Por David Arébalo para ANCCOM

¿Se puede vivir sin internet? Es una de las preguntas que se tornan cada vez más central a la hora de debatir sobre sus usos y accesos en el desarrollo de la vida de las personas. La pandemia del COVID-19 puso de manifiesto que internet es una herramienta necesaria para trabajar, para acceder a la educación y para sostener los lazos afectivos, entre otros servicios. En este contexto, el Gobierno nacional declaró públicos a los servicios de telefonía, internet y televisión paga, y busca regularlos a través del decreto 690/2020 y la Ley “Argentina Digital”. Natalia Zuazo, politóloga y autora de libros como Guerras de Internet y Los Dueños de Internet, reflexiona sobre esta herramienta, ahora concebida en el país como servicio público, las desigualdades ante la conectividad y las disputas de poder por el control y el negocio de los prestadores de las telecomunicaciones.

—¿Cómo caracterizás el servicio que provee internet?
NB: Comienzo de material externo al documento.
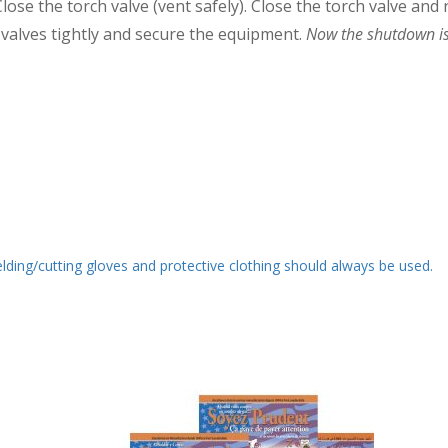
lose the torch valve (vent safely). Close the torch valve and
ll valves tightly and secure the equipment.
Now the shutdown is
ding/cutting gloves and protective clothing should always be used.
Como un servicio público. Naciones Unidas considera, desde 2016, a internet como un derecho humano y esencial. La razón es que, sin la conectividad, no tenemos acceso a otros derechos humanos esenciales como trabajar, estudiar y pedir turnos de salud. Que la internet o la conectividad se declare servicio público es una prerrogativa de los Estados y que la Argentina la declare en este momento, desde el Ejecutivo, es un paso positivo porque vuelve a poner al actor estatal en la toma de decisiones en materia de telecomunicaciones. A esta política hay que acompañarla con otras medidas para ordenar el ecosistema entre el Estado y privados para brindar planes de internet de acceso para toda la comunidad. La cuestión de la conectividad es complicada cuando no se acuerda una conveniencia con los prestadores privados para garantizar una homogeneidad en todo el territorio del país. Internet tiene que llegar ya sea por el Estado, los privados o las cooperativas que no son los grandes prestadores. Me parece importante que el Estado recupere la soberanía, que es la capacidad de resolver problemas de intereses, y no dejar que las cosas sucedan laissez faire.